_本文抜粋:_
========

菅原:NEC社内教育の成果を受けて、お客様の中にもRCModelによる社内教育に取り組む企業が出ています。サービス開発の初期段階でメリット、デメリットに気付けるようになるはずと大きな期待が寄せられています。

AIは国や法律によって統治するべきか

──「責任分担に関する研究」についてお聞かせください。

宍戸氏:私の専門は法律です。既存の法律は人の行為を規律するものですが、クルマの自動運転のように自動化を担うAIが登場した現在、その行為をどう規律するかは法学の重要なテーマです。

 今回、NECと共に行った「責任分担に関する研究」という共同研究では、AIやAIサービスを提供する事業者、それを利用するユーザや生活者、誰が、どのような責任を負うのが適切かを検討すべく、フィールドワークによるヒアリングやアンケートを実施しました。

参考:EUのAI規則案とデジタル立憲主義別ウィンドウで開きます

 結果、多くの生活者はAIが生活をよくしてくれると期待していますが、その前提として国にしっかりとAIやAIサービスを提供する企業を規制してほしいと考えているようです。ただ、具体的な規制となると、個人情報の保護は多くの人が気にするものの、それ以外には強い要望は上がりませんでした。

 場合によっては国家権力並みの力を持つ可能性があるデジタル企業をどう規制するか。統治の主体は国であるべきかどうか、ヨーロッパで議論されている「デジタル立憲主義」の調査も重要な成果です。

東京大学
大学院法学政治学研究科
教授
宍戸 常寿氏

──「国際的なAI倫理の実践と調査とネットワーキング」とは、どのような研究でしょうか。

城山氏:イギリス、欧米、アフリカ・中東など、世界の各地域でAI倫理がどのようなルールや制度で運用されているかを調査しました。各地域、それぞれ異なる課題意識をもってAI倫理と向き合っていることがわかりました。調査結果は、日本にとって最適なAI倫理の運用を考えていく上で視野を広げる材料となります。

分からなくてもAIは受容できる

──受容者の視点で行った共同研究「AIサービスの社会的受容性に関する研究」では、どのような発見がありましたか。

大澤氏:先ほど責任分担に関する研究の中でも受容性に触れましたが、この共同研究は、何がAIの社会的受容性を決めるのかを明らかにするためのものです。

 まず多くの人にAIスピーカー、自動運転、顔認証、資産運用ツールなど、さまざまなAIサービスに対する考え方を聞きました。結果、傾向として、自動運転カーのように高額なもの、自身の財産を左右する資産運用ツールのようなAIの購入や利用はハードルが高いようです。まだ「得体が知れない」「大切な意思決定はAIにさせたくない」と考えている人が多いということでしょう。

 また、討論によって、その考え方がどう変わっていくのかについても調査しました。そうすると、肯定的な人も、否定的な人も、意外に簡単に意見を変える姿が多く見られました。ある意味「いい加減」と思えるほどです。

========

_資料抜粋:_

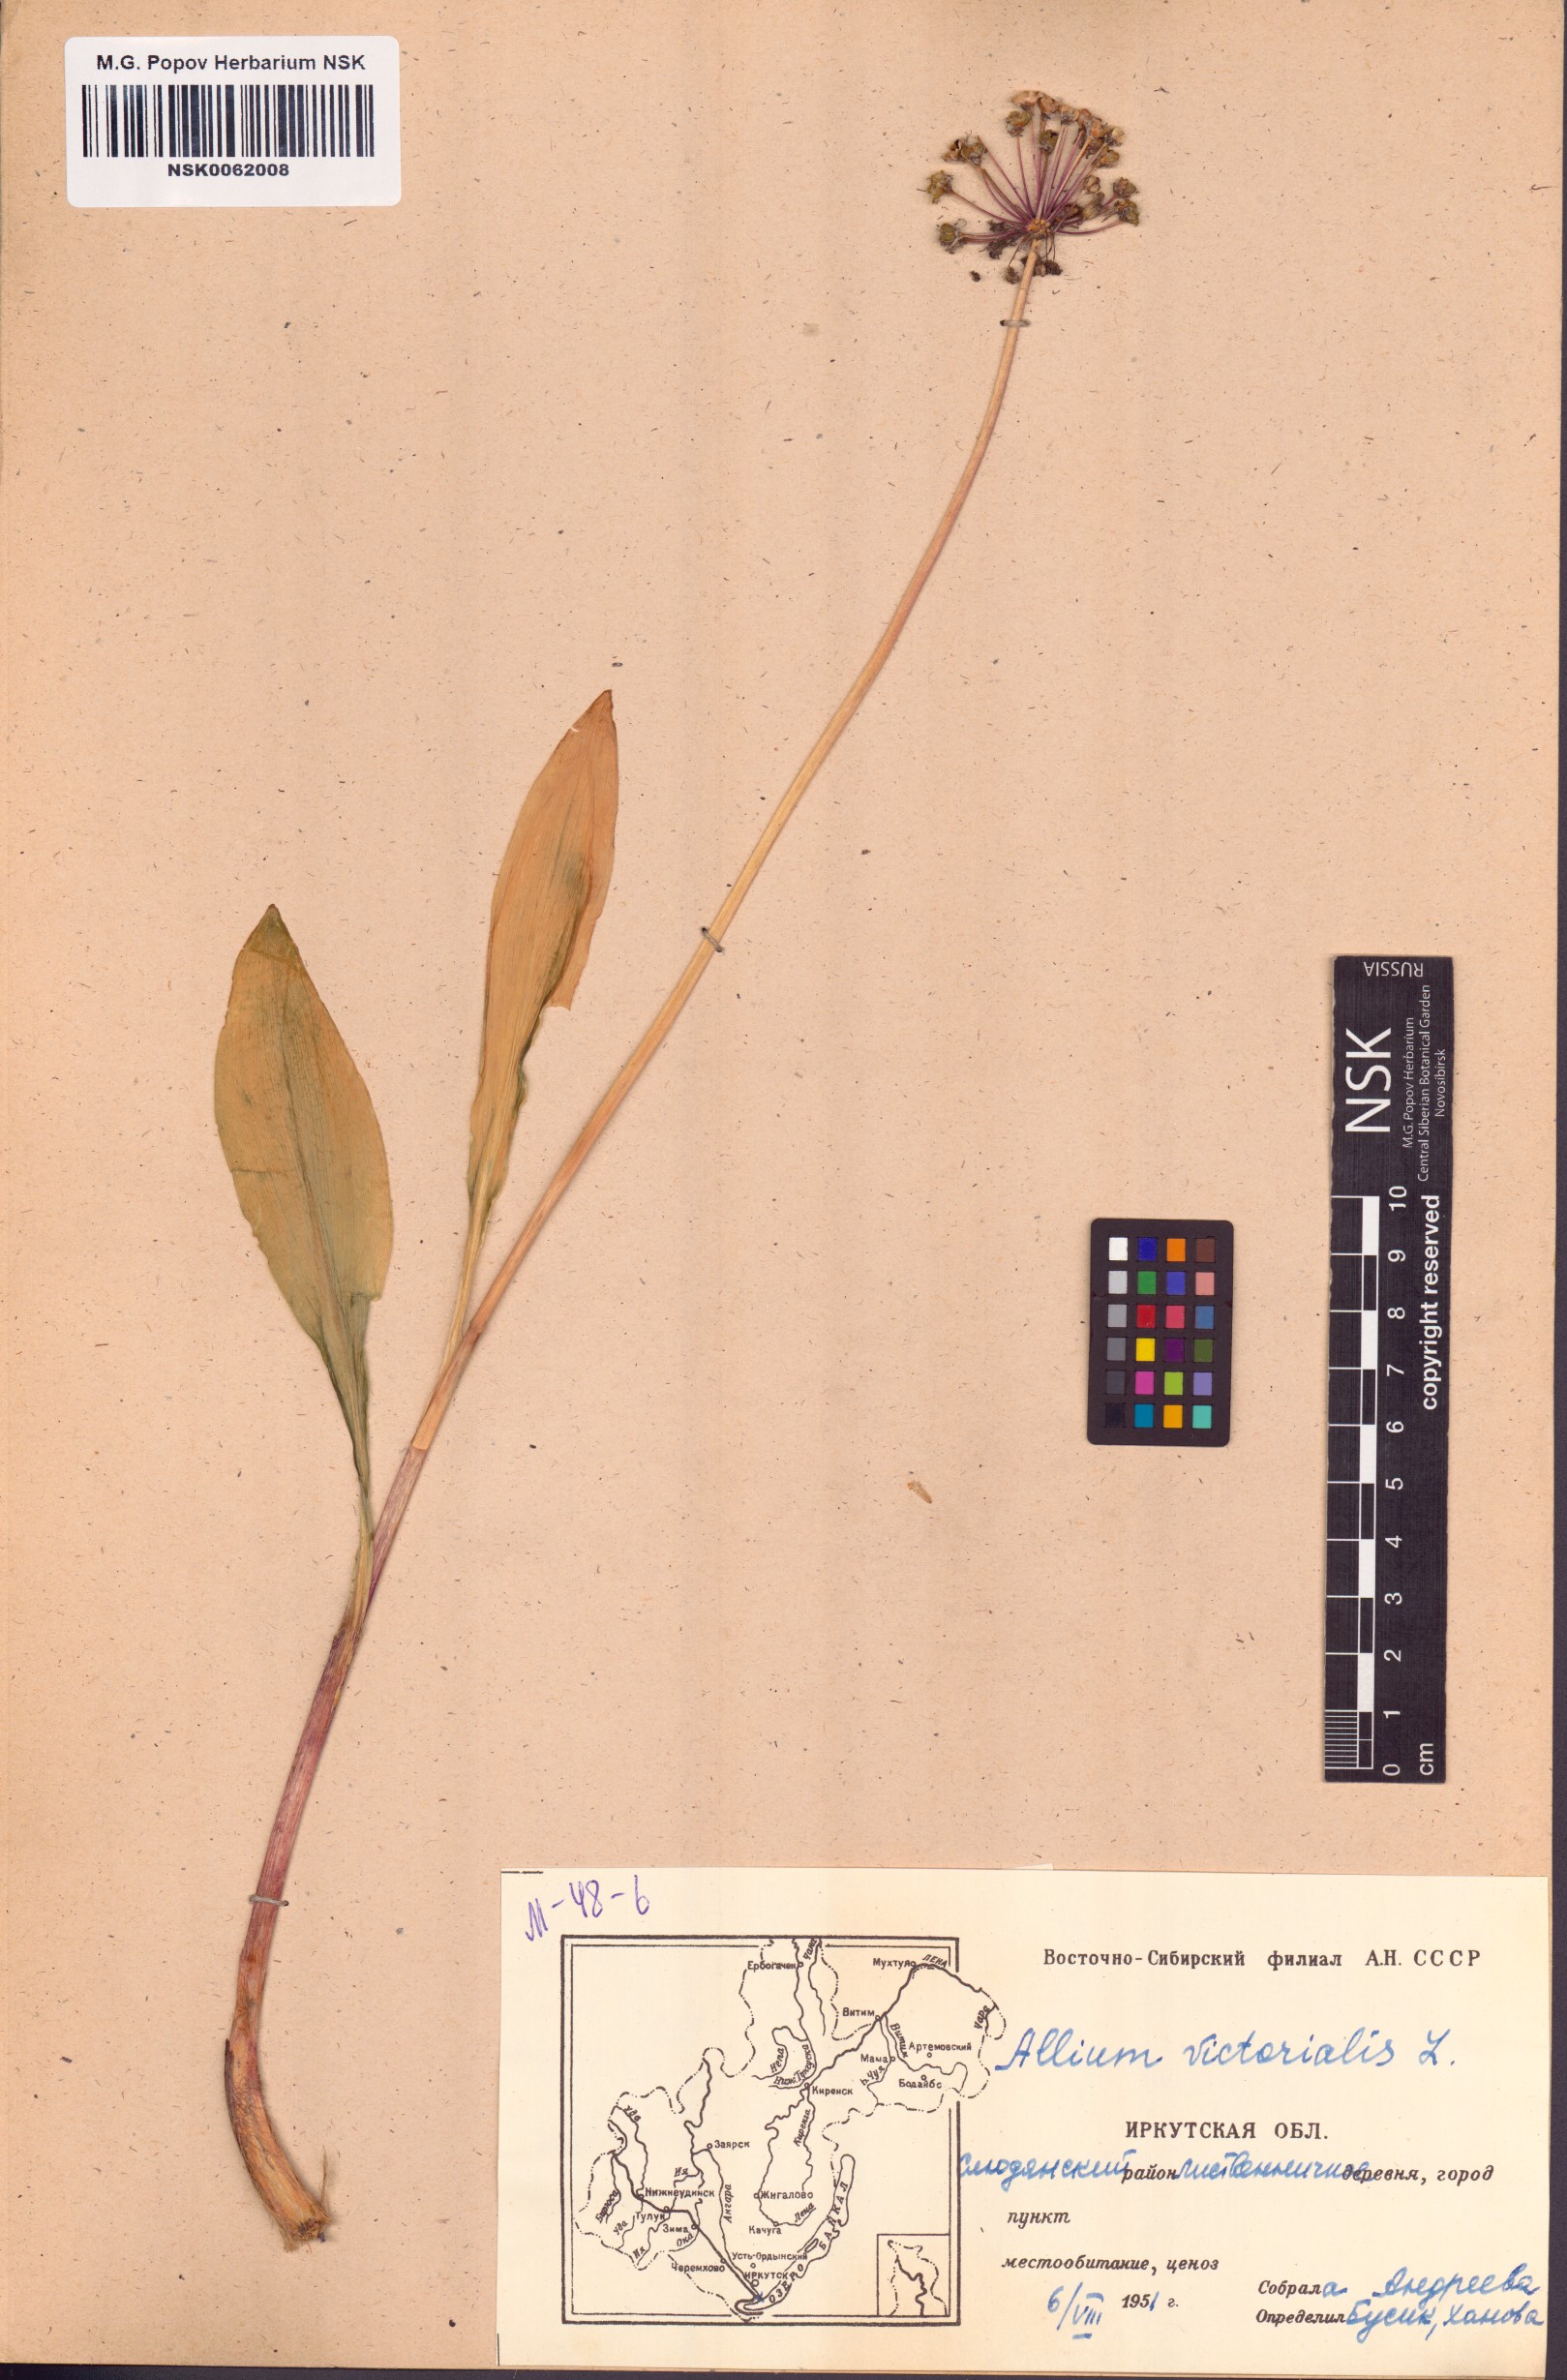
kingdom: Plantae
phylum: Tracheophyta
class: Liliopsida
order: Asparagales
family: Amaryllidaceae
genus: Allium
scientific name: Allium victorialis
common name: Alpine leek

========

_課題内容:_
本文抜粋によれば、「責任分担に関する研究」で具体的な規制について多くの人が気にしていたのは何ですか。 資料は本文抜粋とは別個の素材として扱ってください。

_課題の解答:_
個人情報の保護です。